There ate still people who burn coal. But they don’t need blazers.
Re slavering, the EDD has a long entry for slaver, and the following Yks quotation:
If thoo gies mă onny mare o’ thy slavverment, Ah’ll gĭ tha summat ower lug at ‘ll mak thă remember it.
(for sense 3.(2) Slaverment, sb. fulsome flattery, fawning insincerity, sycophancy; insolence, impertinence)
My impression is that the rough criterion for inclusion is ‘is this word used locally and not (now) in Standard English’, and that’s ok*. A word isn’t not part of (Aberdeenshire) Doric because a form of it is also used in Glasgow, surely?
*If slightly confused in this instance by the fact that if there was a standard official Scots, Northumbrian would presumably be (at least linguistically) a dialect of it, not of London English, and several of the listed words would become standard…
If thoo gies mă onny mare o’ thy slavverment, Ah’ll gĭ tha summat ower lug at ‘ll mak thă remember it.
A very apposite citation!
My impression is that the rough criterion for inclusion is ‘is this word used locally and not (now) in Standard English’, and that’s ok
Exactly. To complain that it’s also used elsewhere is sheer captiousness (something, to be fair, that we are all fond of displaying once in a while).
Lug meaning ‘ear’, per the EDD.
Another one familiar to most if not all UKanians, I’d have thought.
I only knew it as the USanian ‘big stupid guy’, as used, e.g., by tough dames in noir circumstances.
I recall that some time back we were discussing an account of Québécois French which was somewhat analogous: a lot of what was being claimed as distinctively Québécois was actually just normal colloquial French of the kind you’d encounter just as well in Paris.

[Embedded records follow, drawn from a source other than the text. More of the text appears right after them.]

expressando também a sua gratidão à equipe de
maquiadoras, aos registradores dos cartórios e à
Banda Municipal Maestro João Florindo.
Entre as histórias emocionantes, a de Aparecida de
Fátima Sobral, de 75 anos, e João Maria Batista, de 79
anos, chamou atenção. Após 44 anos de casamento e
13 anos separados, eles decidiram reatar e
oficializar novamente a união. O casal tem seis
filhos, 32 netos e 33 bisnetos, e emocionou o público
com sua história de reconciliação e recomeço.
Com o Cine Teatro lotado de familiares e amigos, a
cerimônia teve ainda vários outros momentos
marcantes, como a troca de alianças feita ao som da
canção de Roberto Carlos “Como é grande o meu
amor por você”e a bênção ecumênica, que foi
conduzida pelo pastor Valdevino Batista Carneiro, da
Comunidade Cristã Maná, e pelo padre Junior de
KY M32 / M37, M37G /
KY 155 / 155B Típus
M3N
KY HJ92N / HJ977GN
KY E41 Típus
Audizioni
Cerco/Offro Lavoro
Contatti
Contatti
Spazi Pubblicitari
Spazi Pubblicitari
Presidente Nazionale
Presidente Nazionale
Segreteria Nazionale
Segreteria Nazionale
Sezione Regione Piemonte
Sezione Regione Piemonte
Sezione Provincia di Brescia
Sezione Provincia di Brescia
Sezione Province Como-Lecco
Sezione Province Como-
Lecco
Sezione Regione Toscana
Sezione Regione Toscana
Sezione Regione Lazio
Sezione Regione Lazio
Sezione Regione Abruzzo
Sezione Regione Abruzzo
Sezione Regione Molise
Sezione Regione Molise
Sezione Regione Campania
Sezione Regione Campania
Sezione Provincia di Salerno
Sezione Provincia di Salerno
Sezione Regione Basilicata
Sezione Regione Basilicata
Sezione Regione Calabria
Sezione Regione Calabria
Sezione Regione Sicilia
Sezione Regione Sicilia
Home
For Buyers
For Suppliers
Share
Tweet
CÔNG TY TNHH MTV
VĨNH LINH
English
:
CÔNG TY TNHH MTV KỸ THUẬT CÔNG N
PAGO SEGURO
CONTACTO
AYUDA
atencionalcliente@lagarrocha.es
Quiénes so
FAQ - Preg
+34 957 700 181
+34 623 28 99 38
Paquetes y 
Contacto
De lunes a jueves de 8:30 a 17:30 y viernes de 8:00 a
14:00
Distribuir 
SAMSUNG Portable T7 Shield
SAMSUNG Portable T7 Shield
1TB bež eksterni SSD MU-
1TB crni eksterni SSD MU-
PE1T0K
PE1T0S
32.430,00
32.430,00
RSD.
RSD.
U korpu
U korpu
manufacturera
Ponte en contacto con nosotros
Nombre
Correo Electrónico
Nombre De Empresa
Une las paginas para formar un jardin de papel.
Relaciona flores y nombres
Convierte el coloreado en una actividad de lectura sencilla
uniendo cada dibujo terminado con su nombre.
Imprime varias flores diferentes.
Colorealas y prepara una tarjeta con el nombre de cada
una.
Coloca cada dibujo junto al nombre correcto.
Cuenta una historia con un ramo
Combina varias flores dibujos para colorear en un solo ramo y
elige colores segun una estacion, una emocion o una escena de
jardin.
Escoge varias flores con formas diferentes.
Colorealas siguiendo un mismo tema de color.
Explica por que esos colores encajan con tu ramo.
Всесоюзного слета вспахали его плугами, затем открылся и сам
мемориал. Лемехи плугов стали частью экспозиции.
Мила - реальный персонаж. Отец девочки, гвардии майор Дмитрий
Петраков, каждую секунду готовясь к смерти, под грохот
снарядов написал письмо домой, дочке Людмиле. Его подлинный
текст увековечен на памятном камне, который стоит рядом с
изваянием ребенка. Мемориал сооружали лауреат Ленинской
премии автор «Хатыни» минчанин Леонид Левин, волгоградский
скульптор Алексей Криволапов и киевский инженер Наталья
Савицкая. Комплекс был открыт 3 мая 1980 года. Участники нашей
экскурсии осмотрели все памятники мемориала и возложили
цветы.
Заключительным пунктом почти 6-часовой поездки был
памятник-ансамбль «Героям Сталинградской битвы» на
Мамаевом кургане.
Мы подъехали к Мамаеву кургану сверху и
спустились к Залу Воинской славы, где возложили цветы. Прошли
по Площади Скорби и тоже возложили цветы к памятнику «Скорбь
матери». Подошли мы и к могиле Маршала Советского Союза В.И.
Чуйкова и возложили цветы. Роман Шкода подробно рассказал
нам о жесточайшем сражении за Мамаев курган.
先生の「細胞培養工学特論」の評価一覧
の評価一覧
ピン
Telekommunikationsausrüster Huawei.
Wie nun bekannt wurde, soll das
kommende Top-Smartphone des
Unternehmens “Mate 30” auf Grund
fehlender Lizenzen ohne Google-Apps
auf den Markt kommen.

This seems to be a common misunderstanding: the only point of comparison that people think of using for their local speech is high-register or literary language, so they imagine that all points of divergence from that are specific localisms.
Jen’s point is good, though: Northumbrian would certainly fit better as a “dlalect” of Scots than of “Standard” English.
I had to look up lug.
I’d always thought the Monte Python skit with the mobster who “never nailed my head to a board” was completely off the wall, but I guess it was more like the waggle-me-wig skit, building on old British traditions:
One poor soul was sentenced “To be scurgeit to the gallows and thair his lug takkit to the beame” from the Edinburgh Burgh Records of 1515; in 1576 the Crail Burgh Court required that “Bayth his lowggis to be nalit to the trone”.
Hmm. Nor did I remember that the wig skit was mostly just homophobia till rewatching it just now. I’d held onto a few lines as silly pomposity.
the only point of comparison that people think of using for their local speech is high-register or literary language, so they imagine that all points of divergence from that are specific localisms.
Arnold Zwicky dubbed this the Local Color Illusion, and explained it exactly that way:
Glad to find I’m retracing the footsteps of the giants!
Here’s his post specifically about that:
http://itre.cis.upenn.edu/~myl/languagelog/archives/001633.html
I just like the fact that, whichever meaning of slaver is involved, what is produced is drivel.